Rosner replied in his jerky voice, "Really? You couldn't join a concern with a finer reputation, Count Torriani. Dorning and Son are the leaders in their line in New York, as you probably know. Sometimes I wish I had never left your father, John." Dorning secretly smiled at Rosner's sudden familiarity. "But you know how it is—there is a certain satisfaction in being on your own, in spite of the risk involved."

He went on to relate in considerable detail the difficulties that had beset his venture in London. In the midst of his recital the food arrived. Rodrigo and John Dorning, who were hungry and bored, fell to at once and heard only snatches of the remainder of Rosner's querulous discourse. Englishmen of the art world, according to Rosner, were prejudiced against Americans in the same line of business, particularly Americans of Semitic extraction. He gave instances of alleged discriminations against him.

"I don't suppose, though, that it's much different in New York," Rosner admitted. "I remember many of the old-line concerns were against foreigners there too, and I don't suppose it has changed much. I recall how Henry Madison opposed your father's taking on that Italian sculptor, Rinaldi, and how pleased he was when the chap fell down and had to be let out. You were there then, weren't you, John?"

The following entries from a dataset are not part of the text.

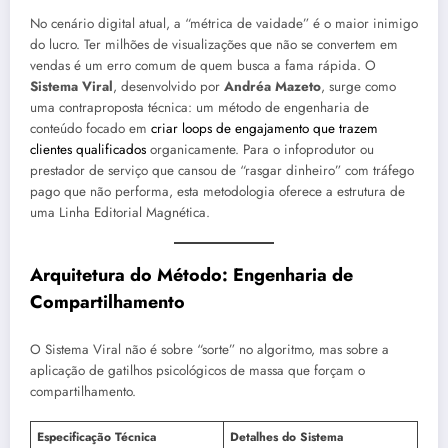
No cenário digital atual, a “métrica de vaidade” é o maior inimigo
do lucro. Ter milhões de visualizações que não se convertem em
vendas é um erro comum de quem busca a fama rápida. O
Sistema Viral
, desenvolvido por
Andréa Mazeto
, surge como
uma contraproposta técnica: um método de engenharia de
conteúdo focado em
criar loops de engajamento que trazem
clientes qualificados
organicamente. Para o infoprodutor ou
prestador de serviço que cansou de “rasgar dinheiro” com tráfego
pago que não performa, esta metodologia oferece a estrutura de
uma Linha Editorial Magnética.
Arquitetura do Método: Engenharia de
Compartilhamento
O Sistema Viral não é sobre “sorte” no algoritmo, mas sobre a
aplicação de gatilhos psicológicos de massa que forçam o
compartilhamento.
Especificação Técnica
Detalhes do Sistema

John did not look over-pleased. "Rinaldi was not the man for the job," he said with a frown. "My father was carried away with his enthusiasm for the man's work in clay. Rinaldi was no good out of his studio, and Madison quickly recognized it. The fact that Rinaldi was a foreigner had nothing to do with the matter."

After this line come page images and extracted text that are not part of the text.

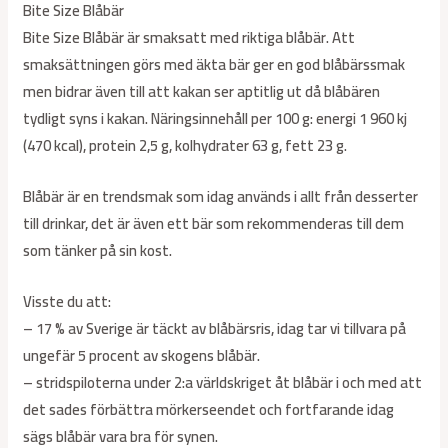
Bite Size Blåbär
Bite Size Blåbär är smaksatt med riktiga blåbär. Att
smaksättningen görs med äkta bär ger en god blåbärssmak
men bidrar även till att kakan ser aptitlig ut då blåbären
tydligt syns i kakan. Näringsinnehåll per 100 g: energi 1 960 kj
(470 kcal), protein 2,5 g, kolhydrater 63 g, fett 23 g.
Blåbär är en trendsmak som idag används i allt från desserter
till drinkar, det är även ett bär som rekommenderas till dem
som tänker på sin kost.
Visste du att:
– 17 % av Sverige är täckt av blåbärsris, idag tar vi tillvara på
ungefär 5 procent av skogens blåbär.
– stridspiloterna under 2:a världskriget åt blåbär i och med att
det sades förbättra mörkerseendet och fortfarande idag
sägs blåbär vara bra för synen.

Rodrigo now listened with interest for the first time since he had sat down at the table. He foresaw that his career with Dorning and Son might not prove as unruffled as he had anticipated. This did not greatly annoy him. He had little of the eccentric artistic temperament, and there was enough of the merchant blood in him to enable him to adapt himself to office work. At least, he hoped so. If obstacles arose, he would overcome them.

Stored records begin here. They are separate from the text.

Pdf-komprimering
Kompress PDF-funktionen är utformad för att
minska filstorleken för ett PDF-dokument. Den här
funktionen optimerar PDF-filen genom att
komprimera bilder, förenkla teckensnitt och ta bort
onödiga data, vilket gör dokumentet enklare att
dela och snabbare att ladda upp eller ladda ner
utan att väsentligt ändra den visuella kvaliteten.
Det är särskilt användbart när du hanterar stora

"Who is Mr. Madison?" Rodrigo asked politely.

"He is the manager of our establishment," John explained. "There is no cause for alarm, Rodrigo. He is the most honest, fairest person alive."

Rosner, glancing furtively from one of his tablemates to the other, sensed that he had rather put his foot into it. Why had he not remembered that Count Torriani was a foreigner? He flushed with embarrassment and, to change the subject, asked John, "Is your father still active in the business?"

Dorning's sensitive face clouded. He answered, "No, my father has not been in very good health for the past year or so. He is staying at our place at Greenwich and only gets down to the office once or twice a month."

"Then you have charge?"

"Yes—with the able assistance of Madison and the rest of our staff. It isn't a very difficult job, as you can imagine. The long-standing reputation of Dorning and Son and the organization my father built up don't leave a very great deal for the head of the concern to do."

"All the same, it's quite a responsibility for a young fellow only a few years out of college, John, and I congratulate you." What there was of shrewdness in Mark Rosner now showed in his dark, ineffective eyes. Young Dorning was evidently kind-hearted, and, of necessity, inexperienced. An appeal to him for assistance by an old employee of his father's would probably meet with a favorable response.